◆ **Problem**: A faithful transcript of all the lines below, with no pictures, is the goal here.

◆ **Source material**:
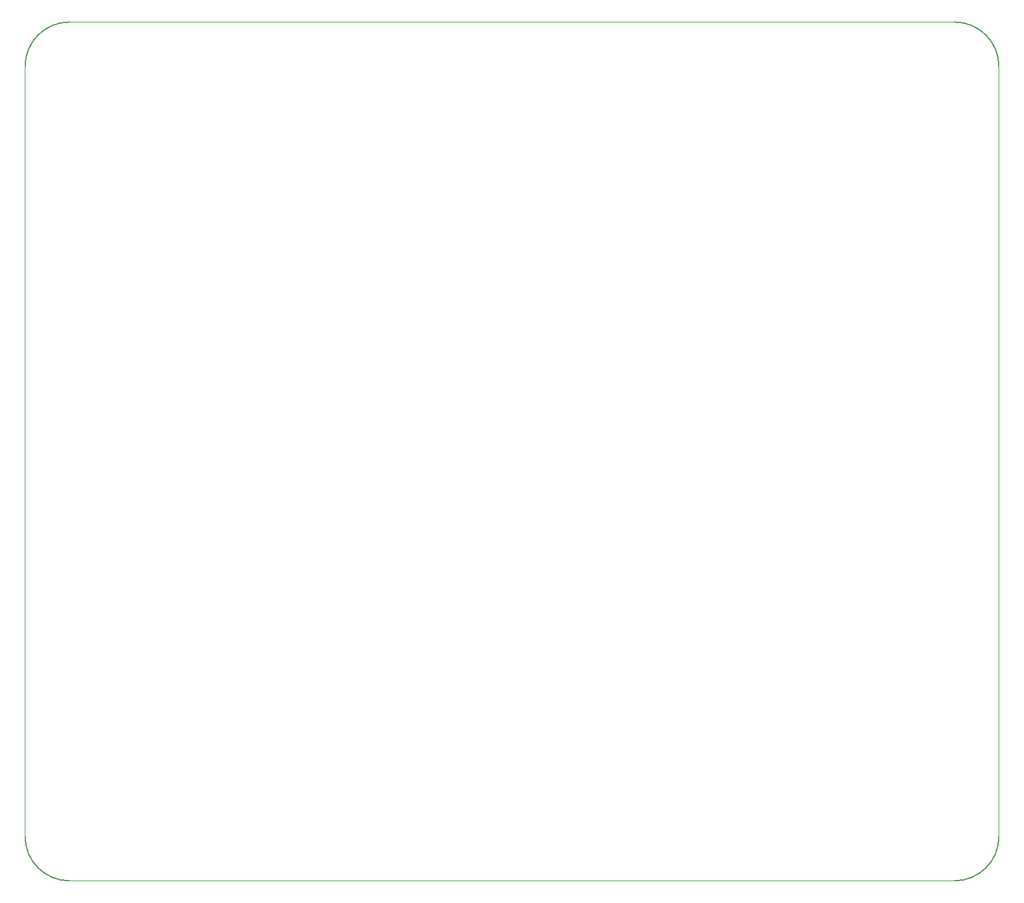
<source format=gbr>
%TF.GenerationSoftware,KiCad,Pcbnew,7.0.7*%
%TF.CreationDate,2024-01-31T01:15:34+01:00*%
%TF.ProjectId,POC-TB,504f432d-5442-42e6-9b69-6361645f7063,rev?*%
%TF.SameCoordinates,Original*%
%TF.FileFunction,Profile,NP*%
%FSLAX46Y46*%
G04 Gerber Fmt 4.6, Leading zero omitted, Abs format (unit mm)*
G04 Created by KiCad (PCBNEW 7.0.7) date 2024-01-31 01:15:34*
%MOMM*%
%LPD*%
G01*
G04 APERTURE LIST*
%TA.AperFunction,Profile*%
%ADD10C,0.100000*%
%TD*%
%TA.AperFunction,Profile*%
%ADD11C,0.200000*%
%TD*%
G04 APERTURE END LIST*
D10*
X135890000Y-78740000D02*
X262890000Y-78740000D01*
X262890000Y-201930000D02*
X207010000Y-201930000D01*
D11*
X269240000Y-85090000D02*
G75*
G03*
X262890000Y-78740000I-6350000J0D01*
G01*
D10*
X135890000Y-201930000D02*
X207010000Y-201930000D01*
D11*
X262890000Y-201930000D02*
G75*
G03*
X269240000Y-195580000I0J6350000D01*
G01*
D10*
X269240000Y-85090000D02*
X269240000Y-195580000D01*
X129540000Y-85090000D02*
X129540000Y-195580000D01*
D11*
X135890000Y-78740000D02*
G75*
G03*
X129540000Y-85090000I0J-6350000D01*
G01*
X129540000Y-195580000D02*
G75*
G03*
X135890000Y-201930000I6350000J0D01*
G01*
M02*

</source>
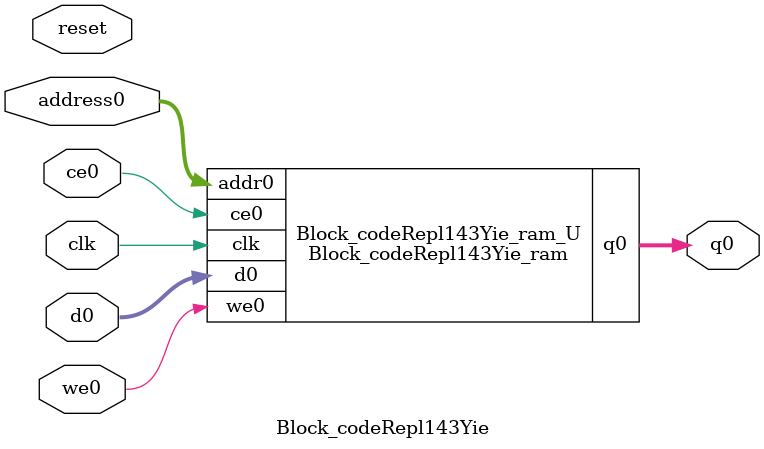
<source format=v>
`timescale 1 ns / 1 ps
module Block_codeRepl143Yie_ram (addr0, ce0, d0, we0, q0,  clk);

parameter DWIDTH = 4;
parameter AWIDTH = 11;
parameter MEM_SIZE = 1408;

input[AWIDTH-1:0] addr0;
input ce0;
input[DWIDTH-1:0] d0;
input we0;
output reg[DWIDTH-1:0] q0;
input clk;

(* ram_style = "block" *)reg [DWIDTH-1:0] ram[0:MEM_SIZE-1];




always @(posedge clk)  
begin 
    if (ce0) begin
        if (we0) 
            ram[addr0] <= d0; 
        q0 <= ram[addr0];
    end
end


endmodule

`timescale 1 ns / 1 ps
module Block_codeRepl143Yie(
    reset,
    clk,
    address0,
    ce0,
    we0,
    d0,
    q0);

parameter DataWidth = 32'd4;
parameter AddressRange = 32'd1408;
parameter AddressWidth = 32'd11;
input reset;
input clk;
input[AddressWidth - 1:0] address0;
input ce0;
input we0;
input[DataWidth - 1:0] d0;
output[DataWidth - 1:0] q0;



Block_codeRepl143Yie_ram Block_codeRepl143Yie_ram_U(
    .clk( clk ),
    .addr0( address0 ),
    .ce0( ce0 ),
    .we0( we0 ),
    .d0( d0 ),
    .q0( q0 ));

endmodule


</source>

◆ **Problem solution**:
<source format=gbr>
%TF.GenerationSoftware,KiCad,Pcbnew,7.0.7*%
%TF.CreationDate,2024-01-31T01:15:34+01:00*%
%TF.ProjectId,POC-TB,504f432d-5442-42e6-9b69-6361645f7063,rev?*%
%TF.SameCoordinates,Original*%
%TF.FileFunction,Profile,NP*%
%FSLAX46Y46*%
G04 Gerber Fmt 4.6, Leading zero omitted, Abs format (unit mm)*
G04 Created by KiCad (PCBNEW 7.0.7) date 2024-01-31 01:15:34*
%MOMM*%
%LPD*%
G01*
G04 APERTURE LIST*
%TA.AperFunction,Profile*%
%ADD10C,0.100000*%
%TD*%
%TA.AperFunction,Profile*%
%ADD11C,0.200000*%
%TD*%
G04 APERTURE END LIST*
D10*
X135890000Y-78740000D02*
X262890000Y-78740000D01*
X262890000Y-201930000D02*
X207010000Y-201930000D01*
D11*
X269240000Y-85090000D02*
G75*
G03*
X262890000Y-78740000I-6350000J0D01*
G01*
D10*
X135890000Y-201930000D02*
X207010000Y-201930000D01*
D11*
X262890000Y-201930000D02*
G75*
G03*
X269240000Y-195580000I0J6350000D01*
G01*
D10*
X269240000Y-85090000D02*
X269240000Y-195580000D01*
X129540000Y-85090000D02*
X129540000Y-195580000D01*
D11*
X135890000Y-78740000D02*
G75*
G03*
X129540000Y-85090000I0J-6350000D01*
G01*
X129540000Y-195580000D02*
G75*
G03*
X135890000Y-201930000I6350000J0D01*
G01*
M02*

</source>
<source format=v>
`timescale 1 ns / 1 ps
module Block_codeRepl143Yie_ram (addr0, ce0, d0, we0, q0,  clk);

parameter DWIDTH = 4;
parameter AWIDTH = 11;
parameter MEM_SIZE = 1408;

input[AWIDTH-1:0] addr0;
input ce0;
input[DWIDTH-1:0] d0;
input we0;
output reg[DWIDTH-1:0] q0;
input clk;

(* ram_style = "block" *)reg [DWIDTH-1:0] ram[0:MEM_SIZE-1];




always @(posedge clk)  
begin 
    if (ce0) begin
        if (we0) 
            ram[addr0] <= d0; 
        q0 <= ram[addr0];
    end
end


endmodule

`timescale 1 ns / 1 ps
module Block_codeRepl143Yie(
    reset,
    clk,
    address0,
    ce0,
    we0,
    d0,
    q0);

parameter DataWidth = 32'd4;
parameter AddressRange = 32'd1408;
parameter AddressWidth = 32'd11;
input reset;
input clk;
input[AddressWidth - 1:0] address0;
input ce0;
input we0;
input[DataWidth - 1:0] d0;
output[DataWidth - 1:0] q0;



Block_codeRepl143Yie_ram Block_codeRepl143Yie_ram_U(
    .clk( clk ),
    .addr0( address0 ),
    .ce0( ce0 ),
    .we0( we0 ),
    .d0( d0 ),
    .q0( q0 ));

endmodule


</source>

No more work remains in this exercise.